:: What is needed ::
Your task is to return all the entries below exactly, with every picture omitted.

<<<<

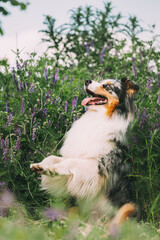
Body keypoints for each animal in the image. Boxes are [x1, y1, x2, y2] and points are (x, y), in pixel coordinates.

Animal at [30, 77, 139, 229]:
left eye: (107, 86)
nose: (87, 81)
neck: (99, 117)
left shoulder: (98, 167)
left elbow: (70, 162)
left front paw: (52, 170)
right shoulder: (75, 155)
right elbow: (53, 158)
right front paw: (41, 166)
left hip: (129, 206)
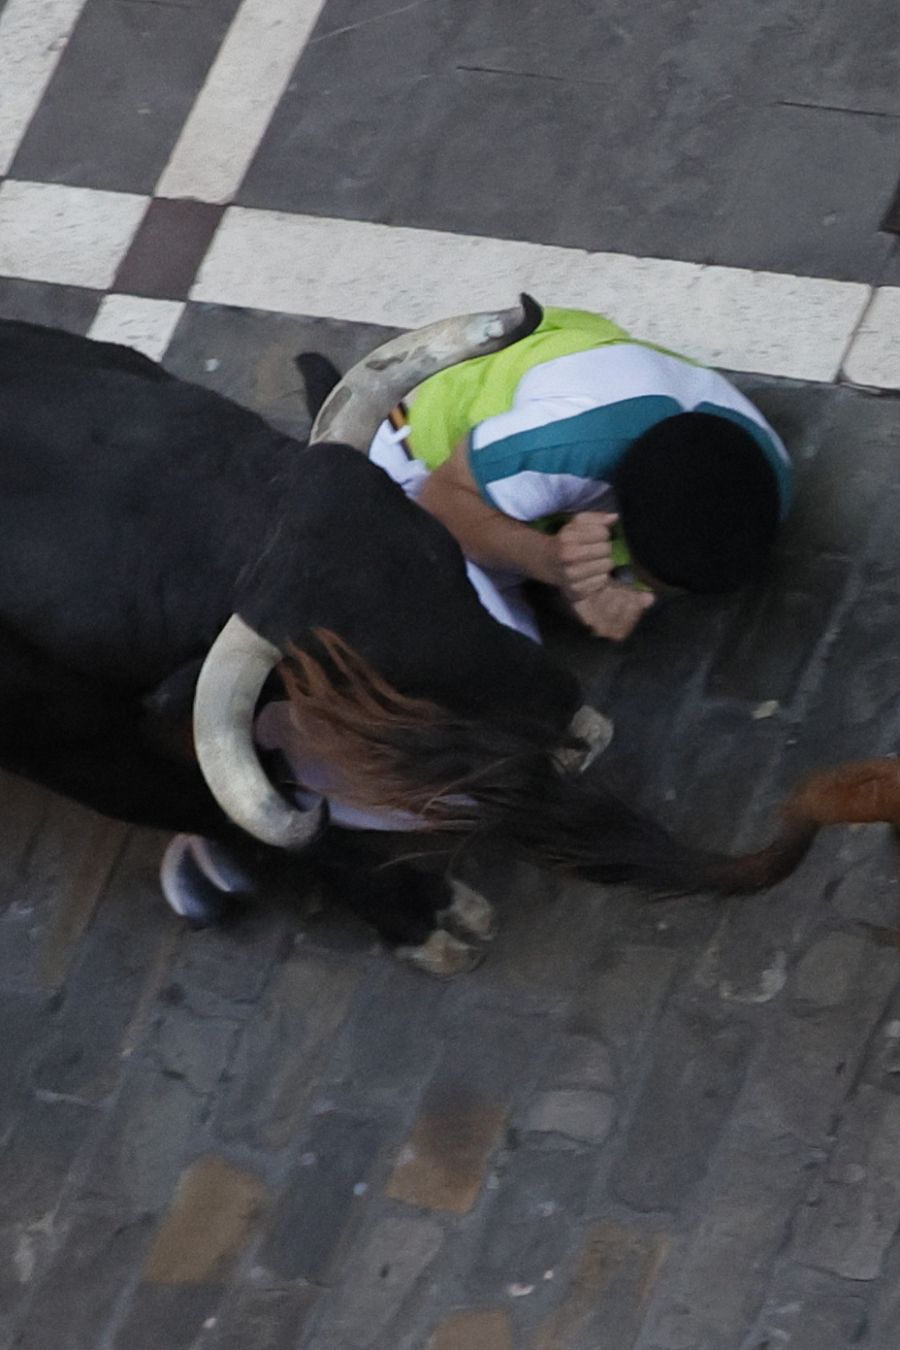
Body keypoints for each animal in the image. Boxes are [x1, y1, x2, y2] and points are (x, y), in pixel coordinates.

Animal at [0, 309, 852, 972]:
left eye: (444, 559)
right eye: (364, 675)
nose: (572, 728)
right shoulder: (75, 752)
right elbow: (247, 815)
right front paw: (423, 918)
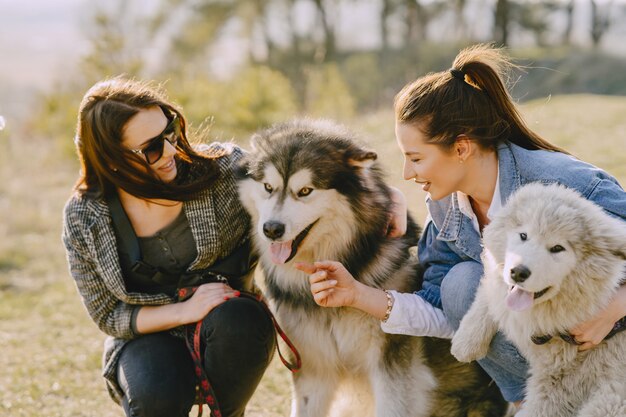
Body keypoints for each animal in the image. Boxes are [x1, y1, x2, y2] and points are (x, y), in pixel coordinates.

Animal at [448, 183, 624, 416]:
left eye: (558, 248)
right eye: (523, 235)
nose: (518, 272)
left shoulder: (560, 381)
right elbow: (494, 294)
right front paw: (466, 341)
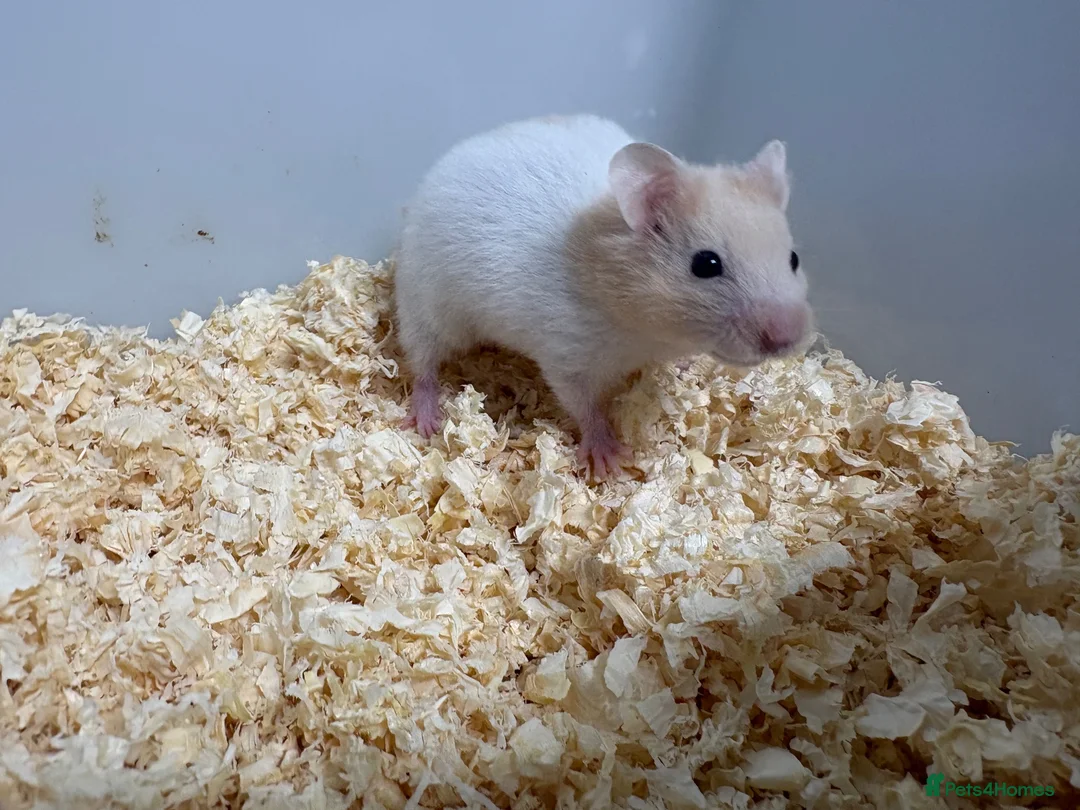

>>>>

:: Result for this task ::
Body keypoints for each animal in the image. Boxes are [x1, y1, x2, y2] and points are (x, y), in pixel coordinates.

Animal at [30, 77, 139, 229]:
left eye: (107, 86)
nose: (87, 81)
neck: (99, 117)
left shoulder: (98, 167)
left elbow: (70, 162)
left front paw: (52, 170)
right shoulder: (75, 155)
right elbow: (53, 158)
right front paw: (41, 166)
left hip: (129, 206)
Body keypoints for each animal in the image. Boxes are [x1, y1, x2, y2] and points are (x, y), in pixel coordinates.

Animal at [0, 309, 852, 972]:
left eye: (444, 559)
right eye: (364, 675)
nose: (572, 728)
right shoulder: (75, 752)
right elbow: (247, 815)
right front paw: (423, 918)
Body keypoints for each animal in the image. Boxes are [x1, y1, x2, y2] and points are (x, y), in pixel coordinates.

Animal at [448, 183, 624, 416]:
left eye: (558, 248)
right eye: (523, 235)
nose: (518, 272)
left shoulder: (560, 381)
right elbow: (494, 294)
right front paw: (466, 341)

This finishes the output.